Thursday night’s winner-take-all NLDS Game 5 matchup between the Los Angeles Dodgers and the San Francisco Giants certainly lived up to the hype, and the stars were out to see it. While I didn’t see any Chicago Cubs in the stands, one notable person of interest I saw in the crowd was the game’s all-time home run leader, Barry Bonds.

He was sitting in the front row behind home plate, and was acknowledged on the center field jumbotron in the middle of the fifth inning. Bonds currently serves as a Special Advisor to the CEO in San Francisco’s front office.

Any common baseball fan knows the controversy that surrounds the name and career of Bonds. He remains at the forefront of the steroids conversation, though it has never been officially proven or confirmed he ever took steroids. Even though the likes of Mike Piazza, Jeff Bagwell, and Ivan Rodriguez all had varied ties to performance-enhancing substances during their careers, they have all been voted in to the National Baseball Hall of Fame while Bonds is still on the outside looking in. The Giants legend has just one more attempt to get in as this upcoming go-round marks his final year of eligibility.

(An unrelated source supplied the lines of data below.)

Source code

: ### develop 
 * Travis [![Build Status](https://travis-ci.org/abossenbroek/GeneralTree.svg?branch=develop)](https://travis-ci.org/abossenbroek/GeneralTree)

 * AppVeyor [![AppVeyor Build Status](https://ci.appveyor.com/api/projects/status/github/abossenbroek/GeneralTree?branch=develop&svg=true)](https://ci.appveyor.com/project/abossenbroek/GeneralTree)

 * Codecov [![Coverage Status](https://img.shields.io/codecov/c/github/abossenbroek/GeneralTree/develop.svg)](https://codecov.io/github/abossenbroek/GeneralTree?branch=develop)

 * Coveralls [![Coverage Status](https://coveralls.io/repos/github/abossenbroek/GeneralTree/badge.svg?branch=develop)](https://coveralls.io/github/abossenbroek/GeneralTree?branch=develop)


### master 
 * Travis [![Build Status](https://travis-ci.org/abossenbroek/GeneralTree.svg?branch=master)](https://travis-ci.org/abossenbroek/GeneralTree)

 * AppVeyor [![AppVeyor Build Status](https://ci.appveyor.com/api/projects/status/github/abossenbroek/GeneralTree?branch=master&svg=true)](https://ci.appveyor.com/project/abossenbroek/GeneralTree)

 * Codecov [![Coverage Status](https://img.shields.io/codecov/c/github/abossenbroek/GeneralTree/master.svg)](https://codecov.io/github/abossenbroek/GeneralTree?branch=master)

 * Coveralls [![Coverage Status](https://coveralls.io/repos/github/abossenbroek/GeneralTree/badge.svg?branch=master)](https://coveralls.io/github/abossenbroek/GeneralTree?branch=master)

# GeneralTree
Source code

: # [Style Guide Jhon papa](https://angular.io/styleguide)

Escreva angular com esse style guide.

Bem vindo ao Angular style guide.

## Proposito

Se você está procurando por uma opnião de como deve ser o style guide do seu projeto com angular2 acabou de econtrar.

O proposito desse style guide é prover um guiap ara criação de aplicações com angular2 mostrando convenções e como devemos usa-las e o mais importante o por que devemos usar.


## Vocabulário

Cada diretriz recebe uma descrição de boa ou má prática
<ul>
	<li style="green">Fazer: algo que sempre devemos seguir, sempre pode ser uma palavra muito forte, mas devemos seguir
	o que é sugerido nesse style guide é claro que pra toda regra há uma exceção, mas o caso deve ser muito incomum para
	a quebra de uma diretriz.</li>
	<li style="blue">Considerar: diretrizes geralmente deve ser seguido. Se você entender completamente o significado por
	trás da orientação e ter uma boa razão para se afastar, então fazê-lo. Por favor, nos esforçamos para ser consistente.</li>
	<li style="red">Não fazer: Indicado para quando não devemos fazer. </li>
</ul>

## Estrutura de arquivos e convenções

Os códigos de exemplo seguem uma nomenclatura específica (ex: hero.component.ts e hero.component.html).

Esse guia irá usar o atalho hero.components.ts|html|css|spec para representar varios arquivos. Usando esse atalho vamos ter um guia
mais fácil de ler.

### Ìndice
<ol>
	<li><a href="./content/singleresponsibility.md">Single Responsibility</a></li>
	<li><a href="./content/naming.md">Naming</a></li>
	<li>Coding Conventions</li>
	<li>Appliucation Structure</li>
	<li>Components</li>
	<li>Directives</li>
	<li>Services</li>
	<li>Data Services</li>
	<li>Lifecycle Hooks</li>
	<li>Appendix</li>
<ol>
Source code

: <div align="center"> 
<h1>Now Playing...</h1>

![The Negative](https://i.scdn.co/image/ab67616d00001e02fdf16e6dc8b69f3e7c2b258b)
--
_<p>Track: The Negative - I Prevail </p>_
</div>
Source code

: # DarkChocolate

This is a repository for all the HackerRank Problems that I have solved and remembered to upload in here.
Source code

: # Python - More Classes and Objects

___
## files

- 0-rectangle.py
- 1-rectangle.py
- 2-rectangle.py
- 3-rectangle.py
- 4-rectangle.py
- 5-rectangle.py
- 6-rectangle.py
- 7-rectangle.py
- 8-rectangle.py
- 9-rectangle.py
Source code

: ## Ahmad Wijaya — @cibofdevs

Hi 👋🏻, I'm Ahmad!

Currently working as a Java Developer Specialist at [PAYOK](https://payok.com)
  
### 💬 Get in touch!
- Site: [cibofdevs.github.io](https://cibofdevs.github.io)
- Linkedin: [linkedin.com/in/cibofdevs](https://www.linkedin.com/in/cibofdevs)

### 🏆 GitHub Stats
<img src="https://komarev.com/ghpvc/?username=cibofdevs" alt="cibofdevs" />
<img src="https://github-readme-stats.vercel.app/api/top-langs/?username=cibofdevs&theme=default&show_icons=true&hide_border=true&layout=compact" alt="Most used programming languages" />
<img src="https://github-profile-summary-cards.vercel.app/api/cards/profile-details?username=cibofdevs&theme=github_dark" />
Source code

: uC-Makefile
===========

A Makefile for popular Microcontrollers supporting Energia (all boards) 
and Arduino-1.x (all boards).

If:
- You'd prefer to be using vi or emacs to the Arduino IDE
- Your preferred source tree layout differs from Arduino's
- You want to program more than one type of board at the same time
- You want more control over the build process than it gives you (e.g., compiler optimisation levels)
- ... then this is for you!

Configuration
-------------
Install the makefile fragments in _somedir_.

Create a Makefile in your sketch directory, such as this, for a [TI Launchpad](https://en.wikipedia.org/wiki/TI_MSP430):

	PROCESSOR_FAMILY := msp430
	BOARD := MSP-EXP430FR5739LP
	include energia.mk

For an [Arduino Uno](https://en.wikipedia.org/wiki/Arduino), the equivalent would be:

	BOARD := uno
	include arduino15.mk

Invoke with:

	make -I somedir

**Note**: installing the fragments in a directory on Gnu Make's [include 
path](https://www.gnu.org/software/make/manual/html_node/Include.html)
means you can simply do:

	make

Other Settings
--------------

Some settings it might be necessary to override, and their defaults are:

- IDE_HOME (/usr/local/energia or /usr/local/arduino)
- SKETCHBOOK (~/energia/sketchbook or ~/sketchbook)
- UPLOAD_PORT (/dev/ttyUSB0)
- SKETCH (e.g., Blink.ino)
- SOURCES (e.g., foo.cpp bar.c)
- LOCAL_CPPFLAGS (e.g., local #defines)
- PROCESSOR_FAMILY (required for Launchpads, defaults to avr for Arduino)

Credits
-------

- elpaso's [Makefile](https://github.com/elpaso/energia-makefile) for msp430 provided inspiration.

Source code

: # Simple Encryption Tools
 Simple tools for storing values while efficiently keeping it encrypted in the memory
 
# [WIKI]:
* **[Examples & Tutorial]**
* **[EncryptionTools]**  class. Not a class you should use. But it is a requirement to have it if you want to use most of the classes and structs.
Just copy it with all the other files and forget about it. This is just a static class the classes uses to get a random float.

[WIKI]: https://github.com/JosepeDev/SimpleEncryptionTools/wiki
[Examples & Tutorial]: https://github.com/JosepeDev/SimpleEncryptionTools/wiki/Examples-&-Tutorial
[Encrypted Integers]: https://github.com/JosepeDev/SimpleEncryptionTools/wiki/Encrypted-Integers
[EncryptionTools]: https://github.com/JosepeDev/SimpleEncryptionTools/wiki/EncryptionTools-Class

Even through the talks of steroid use and the negative press that has come to the doorstep, the Giants are clearly committed to stand with the man who put fans in the seats for 22 years, 15 of those in San Francisco. The world is sure that Bonds cheated to get to the top, and many people refuse to acknowledge him as the true “Home Run King,” but he remains and integrated piece and celebrated figure in Giants past, present, and future.

On the opposite end of the spectrum, as we sit here today, Sammy Sosa is still not allowed to come home to Wrigley Field. Chicago Cubs Tom Ricketts made it clear that he has no interest or intention on letting the team’s all-time home run leader “redeem himself” by returning to be a part of the Cubs organization. Ricketts said the only way he would even consider such a reunion is if Sosa were to admit to any wrong doing in his career.

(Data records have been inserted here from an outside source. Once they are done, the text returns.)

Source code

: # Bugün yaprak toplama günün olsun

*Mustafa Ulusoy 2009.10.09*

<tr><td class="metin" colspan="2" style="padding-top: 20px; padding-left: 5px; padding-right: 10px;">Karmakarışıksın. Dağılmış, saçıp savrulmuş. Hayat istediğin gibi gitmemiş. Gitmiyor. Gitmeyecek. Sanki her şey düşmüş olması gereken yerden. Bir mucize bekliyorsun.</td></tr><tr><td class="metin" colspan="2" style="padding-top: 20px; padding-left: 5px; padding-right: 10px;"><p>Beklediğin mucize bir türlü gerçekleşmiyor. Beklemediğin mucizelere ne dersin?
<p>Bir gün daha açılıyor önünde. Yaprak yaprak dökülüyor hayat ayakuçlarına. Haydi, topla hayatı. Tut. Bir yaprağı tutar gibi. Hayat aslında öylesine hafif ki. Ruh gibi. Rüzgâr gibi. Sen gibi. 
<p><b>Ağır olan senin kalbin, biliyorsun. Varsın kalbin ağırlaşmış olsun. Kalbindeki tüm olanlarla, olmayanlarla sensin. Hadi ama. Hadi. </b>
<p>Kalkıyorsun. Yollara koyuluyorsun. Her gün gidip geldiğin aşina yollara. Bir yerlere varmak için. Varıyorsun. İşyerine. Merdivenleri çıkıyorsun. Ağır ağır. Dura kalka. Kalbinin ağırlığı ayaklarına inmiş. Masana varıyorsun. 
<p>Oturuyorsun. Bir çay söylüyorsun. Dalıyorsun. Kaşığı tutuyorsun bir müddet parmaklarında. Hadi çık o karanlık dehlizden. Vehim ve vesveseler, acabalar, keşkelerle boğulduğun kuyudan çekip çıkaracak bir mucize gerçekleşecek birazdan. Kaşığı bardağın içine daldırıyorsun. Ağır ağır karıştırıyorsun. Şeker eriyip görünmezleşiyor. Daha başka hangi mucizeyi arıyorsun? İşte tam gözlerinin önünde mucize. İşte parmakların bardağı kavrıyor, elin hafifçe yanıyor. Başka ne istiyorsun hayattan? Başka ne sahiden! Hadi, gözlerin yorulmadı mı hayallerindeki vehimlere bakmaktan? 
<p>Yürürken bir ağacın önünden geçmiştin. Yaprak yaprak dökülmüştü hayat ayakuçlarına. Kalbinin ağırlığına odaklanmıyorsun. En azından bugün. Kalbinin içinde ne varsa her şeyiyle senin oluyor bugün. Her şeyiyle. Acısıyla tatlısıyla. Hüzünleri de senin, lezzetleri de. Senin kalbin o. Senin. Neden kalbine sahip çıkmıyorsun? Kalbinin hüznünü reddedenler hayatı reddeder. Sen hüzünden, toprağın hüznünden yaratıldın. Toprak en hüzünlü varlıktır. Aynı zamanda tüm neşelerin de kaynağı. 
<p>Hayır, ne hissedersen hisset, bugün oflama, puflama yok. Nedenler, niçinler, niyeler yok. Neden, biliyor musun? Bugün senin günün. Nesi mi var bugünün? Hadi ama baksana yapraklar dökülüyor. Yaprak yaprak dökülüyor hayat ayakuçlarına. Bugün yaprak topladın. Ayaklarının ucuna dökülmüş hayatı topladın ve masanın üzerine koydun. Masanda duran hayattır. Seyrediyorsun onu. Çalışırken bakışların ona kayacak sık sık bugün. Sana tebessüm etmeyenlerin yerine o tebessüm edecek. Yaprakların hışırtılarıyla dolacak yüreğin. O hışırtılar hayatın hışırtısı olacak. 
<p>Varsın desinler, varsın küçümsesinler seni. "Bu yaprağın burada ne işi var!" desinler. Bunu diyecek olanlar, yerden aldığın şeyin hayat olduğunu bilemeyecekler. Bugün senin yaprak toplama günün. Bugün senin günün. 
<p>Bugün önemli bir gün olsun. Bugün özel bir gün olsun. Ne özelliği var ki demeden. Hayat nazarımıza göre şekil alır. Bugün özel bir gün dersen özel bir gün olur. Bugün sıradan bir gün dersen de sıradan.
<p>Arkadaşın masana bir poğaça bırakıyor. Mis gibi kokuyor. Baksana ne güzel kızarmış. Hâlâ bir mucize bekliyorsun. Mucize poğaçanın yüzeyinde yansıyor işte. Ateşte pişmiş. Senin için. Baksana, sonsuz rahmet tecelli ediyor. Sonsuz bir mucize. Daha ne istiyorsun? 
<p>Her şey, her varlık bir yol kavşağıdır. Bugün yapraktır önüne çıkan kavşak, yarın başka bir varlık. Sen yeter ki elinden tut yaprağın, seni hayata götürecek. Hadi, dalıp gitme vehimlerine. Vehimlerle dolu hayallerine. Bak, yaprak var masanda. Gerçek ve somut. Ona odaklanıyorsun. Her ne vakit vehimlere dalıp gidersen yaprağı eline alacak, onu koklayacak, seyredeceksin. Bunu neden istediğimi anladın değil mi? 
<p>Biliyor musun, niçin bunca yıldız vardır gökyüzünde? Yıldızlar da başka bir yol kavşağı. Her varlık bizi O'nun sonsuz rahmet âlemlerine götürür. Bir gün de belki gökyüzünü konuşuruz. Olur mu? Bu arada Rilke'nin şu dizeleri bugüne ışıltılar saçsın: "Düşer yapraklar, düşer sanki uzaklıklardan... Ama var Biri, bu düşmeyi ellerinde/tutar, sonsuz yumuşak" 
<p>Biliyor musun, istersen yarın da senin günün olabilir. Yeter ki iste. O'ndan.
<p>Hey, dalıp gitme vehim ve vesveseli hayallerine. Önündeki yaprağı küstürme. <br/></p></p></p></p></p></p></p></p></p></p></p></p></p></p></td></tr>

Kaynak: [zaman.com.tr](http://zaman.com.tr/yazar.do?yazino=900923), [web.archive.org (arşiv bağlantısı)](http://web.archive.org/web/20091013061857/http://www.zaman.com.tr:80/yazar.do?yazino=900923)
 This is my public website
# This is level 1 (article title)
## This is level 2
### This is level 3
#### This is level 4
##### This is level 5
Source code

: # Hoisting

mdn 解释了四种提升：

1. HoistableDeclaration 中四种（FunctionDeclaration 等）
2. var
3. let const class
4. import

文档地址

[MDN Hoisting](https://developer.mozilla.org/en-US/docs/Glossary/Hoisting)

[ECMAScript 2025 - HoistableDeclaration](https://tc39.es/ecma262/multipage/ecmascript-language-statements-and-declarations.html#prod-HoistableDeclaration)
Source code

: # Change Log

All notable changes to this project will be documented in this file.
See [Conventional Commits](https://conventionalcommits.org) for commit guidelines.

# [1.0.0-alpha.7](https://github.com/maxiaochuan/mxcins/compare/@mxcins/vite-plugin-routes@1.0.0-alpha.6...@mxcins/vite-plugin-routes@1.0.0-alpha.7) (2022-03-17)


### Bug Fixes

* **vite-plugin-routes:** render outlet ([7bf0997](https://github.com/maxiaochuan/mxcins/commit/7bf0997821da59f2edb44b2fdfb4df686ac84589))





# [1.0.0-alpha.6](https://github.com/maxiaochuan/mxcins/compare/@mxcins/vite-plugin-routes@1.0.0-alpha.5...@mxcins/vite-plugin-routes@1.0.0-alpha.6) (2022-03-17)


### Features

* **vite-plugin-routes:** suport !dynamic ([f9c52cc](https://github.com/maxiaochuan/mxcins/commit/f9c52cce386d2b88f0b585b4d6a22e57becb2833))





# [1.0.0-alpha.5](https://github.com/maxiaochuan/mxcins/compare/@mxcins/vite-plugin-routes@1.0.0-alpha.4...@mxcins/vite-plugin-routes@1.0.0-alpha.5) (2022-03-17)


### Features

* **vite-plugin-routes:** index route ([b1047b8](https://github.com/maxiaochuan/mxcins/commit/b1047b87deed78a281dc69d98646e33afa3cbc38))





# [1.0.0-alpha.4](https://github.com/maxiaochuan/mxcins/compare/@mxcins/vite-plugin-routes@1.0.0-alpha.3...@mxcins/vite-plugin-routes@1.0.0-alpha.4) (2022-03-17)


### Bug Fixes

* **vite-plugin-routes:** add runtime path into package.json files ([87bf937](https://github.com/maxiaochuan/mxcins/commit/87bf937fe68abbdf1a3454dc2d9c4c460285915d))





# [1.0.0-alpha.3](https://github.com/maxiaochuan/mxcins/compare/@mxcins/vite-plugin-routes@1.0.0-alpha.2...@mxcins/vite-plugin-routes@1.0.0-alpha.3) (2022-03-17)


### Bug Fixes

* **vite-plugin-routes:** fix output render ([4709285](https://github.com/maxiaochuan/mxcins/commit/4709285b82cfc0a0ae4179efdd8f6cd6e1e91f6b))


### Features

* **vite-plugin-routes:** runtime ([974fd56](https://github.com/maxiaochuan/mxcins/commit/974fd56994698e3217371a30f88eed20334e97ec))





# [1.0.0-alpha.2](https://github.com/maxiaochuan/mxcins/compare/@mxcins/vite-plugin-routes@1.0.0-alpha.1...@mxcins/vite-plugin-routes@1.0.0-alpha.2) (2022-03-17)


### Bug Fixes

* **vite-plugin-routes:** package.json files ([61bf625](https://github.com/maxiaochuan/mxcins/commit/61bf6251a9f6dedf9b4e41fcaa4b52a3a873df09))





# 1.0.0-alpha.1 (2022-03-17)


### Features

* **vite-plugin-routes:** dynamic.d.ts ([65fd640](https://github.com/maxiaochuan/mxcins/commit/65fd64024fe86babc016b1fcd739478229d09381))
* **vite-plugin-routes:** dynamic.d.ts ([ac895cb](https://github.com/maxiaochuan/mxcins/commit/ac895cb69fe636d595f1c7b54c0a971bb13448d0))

I have several thoughts on this, but I’m going to leave it to two main ones. The first is this: why should Sosa have to give any explanation to Ricketts who has only owned the team or had anything to do with the organization since 2009, two years after Sosa played his last game?

The second: shouldn’t Sosa be the one to receive an apology, perhaps even a “thank you,” from the Cubs? Sosa single-handedly put the team back on the map as a competitor in the late 90s, especially in the magical summer of 1998 when he went toe-to-toe with Mark McGwire for the home run crown. He is the reason why many fans in their late twenties to early thirties care about this team at all. He did just as much for the Chicago Cubs as Bonds did for the Giants, and it was in the same vein, quite honestly.

If Bonds can be employed, celebrated, and praised in San Francisco, Chicago should be doing the same for Sosa. Fly 21 on a foul pole and give him a seat at the table.